COM_DIAG_HAYLOFT_LIBS3_CURL_PROXY

This string specifies the IP address and port used for the cURL PROXY option used in conjunction with the Charles Web Debugging Proxy application. Typically this will be the local host address and Charles port "127.0.0.1:8888". This capability is only available if your libs3 sources have been patched with the patch file in the Hayloft distribution, and is only necessary if you are using Charles to spy on the communication between your system and S3. This might be useful for debugging.

libcurl and Charles don't seem to play well together when switching back and forth between HTTP and HTTPS. HTTPS is the default. Running the entire unit test suite with proxying enabled seems to cause Charles to break the BucketTest.Explicit unit test, which is the only unit test that uses HTTP. Running that unit test all by itself works fine. Running all unit tests without Charles works fine. As far as I can tell, libcurl is not reusing an existing HTTPS socket connection when switching to HTTP for BucketTest.Explicit, which I thought might be the problem.

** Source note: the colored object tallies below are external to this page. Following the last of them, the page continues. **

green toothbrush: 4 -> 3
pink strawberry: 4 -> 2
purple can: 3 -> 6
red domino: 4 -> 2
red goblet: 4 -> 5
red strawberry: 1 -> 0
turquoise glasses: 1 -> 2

COM_DIAG_HAYLOFT_LIBS3_CURL_VERBOSE

This string, if it is equal to "1", turns on the cURL VERBOSE option. This causes CURL, the URL library used by libs3, to log just about everything it does. This might be useful for debugging.

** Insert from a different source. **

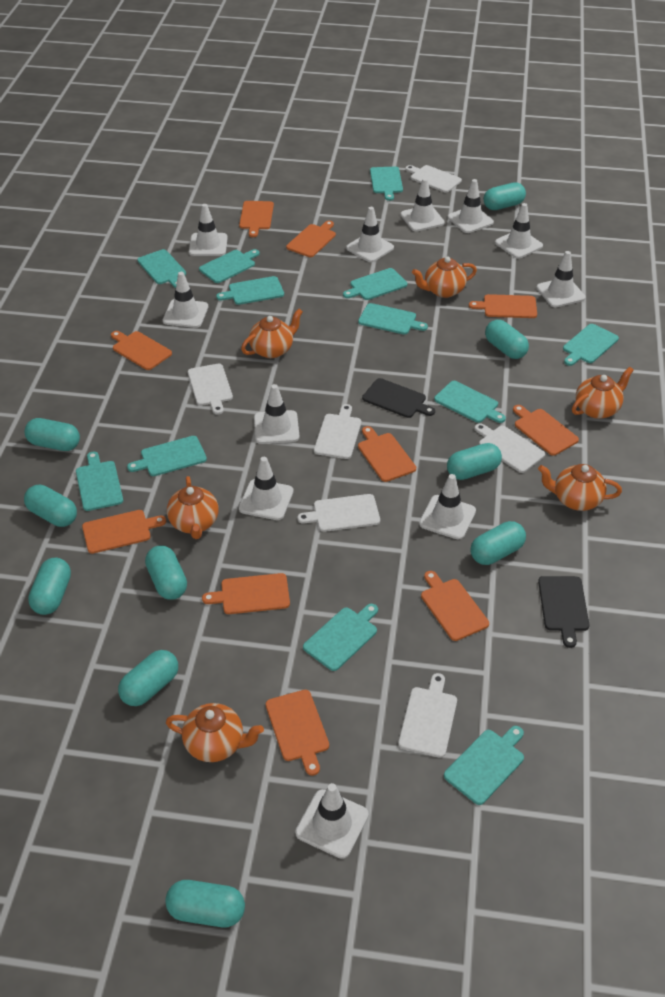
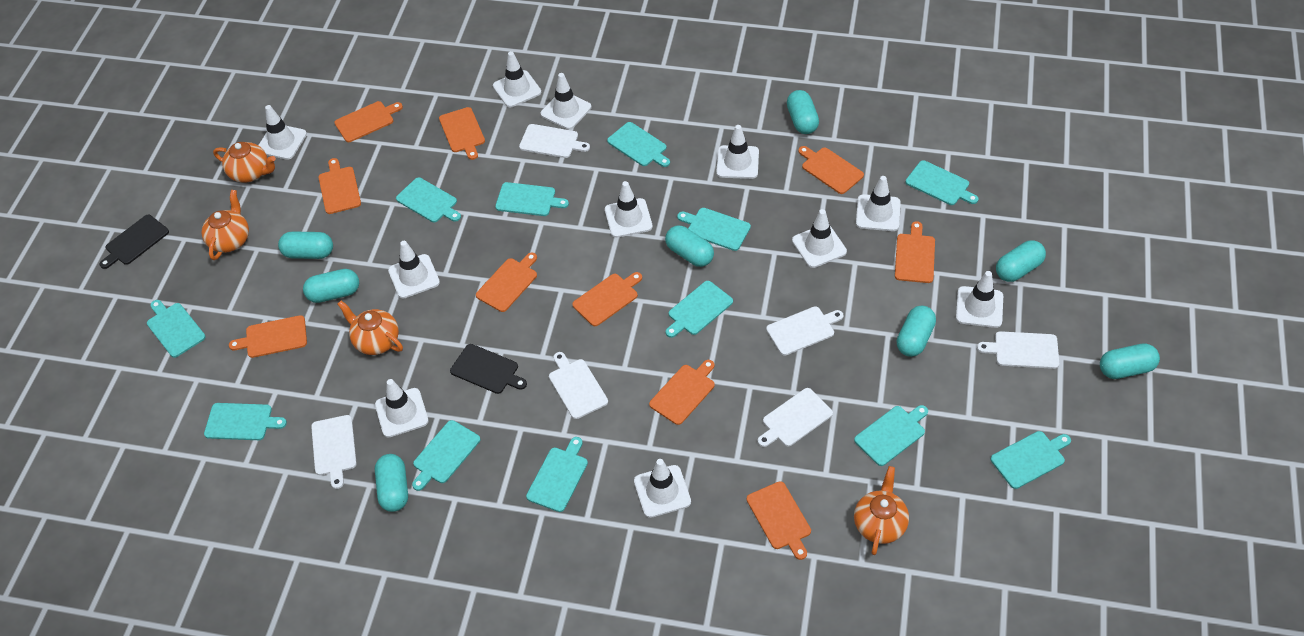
orange teapot: 6 -> 4
turquoise capsule: 10 -> 8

COM_DIAG_HAYLOFT_LIBS3_CURL_LOW_SPEED_LIMIT
COM_DIAG_HAYLOFT_LIBS3_CURL_LOW_SPEED_TIME

If S3 does not maintain a bandwidth of at least the LOW_SPEED_LIMIT in bytes per second during a window of LOW_SPEED_TIME seconds, libcurl will terminate the connection. libs3 sets these parameters to 1024 and 15 respectively. These strings, when converted to long values, can be used to change this limit. Typically you'll want to set them lower. I find that even with a good broadband internet connection using a pretty sizeable Pentium server I sometimes see only around 660B/s. I suspect this is my broadband provider throttling my uplink speed. This will be an issue during ObjectGet and ObjectPut Actions.

PLEXES

Plexes are different approaches to managing the execution of Actions. You can see examples of all of them in the unit test suite. Briefly here are the different Plexes you can use.

None

When you use a constructor that doesn't specify a Plex, you are using the synchronous interface. The Action will be started inside the Action constructor and the calling thread will block until the Action completes. It is up to you to decide whether you need to restart the Action for any reason.

Simplex

The Simplex uses the synchronous interface but doesn't start the Action automatically. You must start it manually using its start method. The calling thread will block in the start method until the Action completes. It is up to you to decide whether you need to restart the Action for any reason.

Multiplex

The Multiplex uses the asynchronous interface. You must start the Action manually using the start method, and then use the methods provided by the Multiplex to drive the underlying state machines inside libs3 and libcurl to talk to S3. Typically you will run these Multiplex methods in the foreground thread. It is possible to run them in a background thread, but you are responsible for any synchronization. It is up to you to decide whether you need to restart the Action for any reason.

Complex

Complex uses the asynchronous interface. You don't start the Action at all, but instead submit it to the Complex background thread for starting. You can call the wait method which will block your thread until a specific Action has completed. Complex automatically retries any Actions that complete due to a recoverable error, or for errors which are likely to be caused by eventual consistency issues. Complex can run many Actions simultaneously. Once an Action completes, either it has completed for a reason that is non-retryable (including success), it has already been retried too many times, or it failed to start or to reset upon a restart.